Content starts

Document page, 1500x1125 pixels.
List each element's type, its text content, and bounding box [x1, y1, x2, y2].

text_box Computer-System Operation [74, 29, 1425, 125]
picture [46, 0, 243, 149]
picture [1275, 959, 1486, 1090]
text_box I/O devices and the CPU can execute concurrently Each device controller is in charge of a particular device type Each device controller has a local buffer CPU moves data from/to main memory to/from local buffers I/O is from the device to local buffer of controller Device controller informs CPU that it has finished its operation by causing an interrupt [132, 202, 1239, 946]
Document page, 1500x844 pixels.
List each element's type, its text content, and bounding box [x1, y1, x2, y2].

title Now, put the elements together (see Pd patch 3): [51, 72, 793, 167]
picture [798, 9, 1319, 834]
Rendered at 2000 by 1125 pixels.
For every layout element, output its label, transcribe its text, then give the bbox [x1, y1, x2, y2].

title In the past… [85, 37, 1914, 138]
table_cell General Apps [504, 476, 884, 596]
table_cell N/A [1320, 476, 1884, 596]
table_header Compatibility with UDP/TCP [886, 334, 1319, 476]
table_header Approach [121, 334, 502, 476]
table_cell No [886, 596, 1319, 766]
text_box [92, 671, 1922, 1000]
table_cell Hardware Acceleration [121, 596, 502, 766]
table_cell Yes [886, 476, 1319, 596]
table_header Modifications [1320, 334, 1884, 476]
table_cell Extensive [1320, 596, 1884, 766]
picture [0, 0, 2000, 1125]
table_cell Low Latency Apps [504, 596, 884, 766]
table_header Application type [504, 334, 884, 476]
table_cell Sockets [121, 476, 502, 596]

Content ends

Problem description: Your task is to copy each line of the material that contains the word "pixels".

Output for this exercise:
Document page, 1500x1125 pixels.
Document page, 1500x844 pixels.
Rendered at 2000 by 1125 pixels.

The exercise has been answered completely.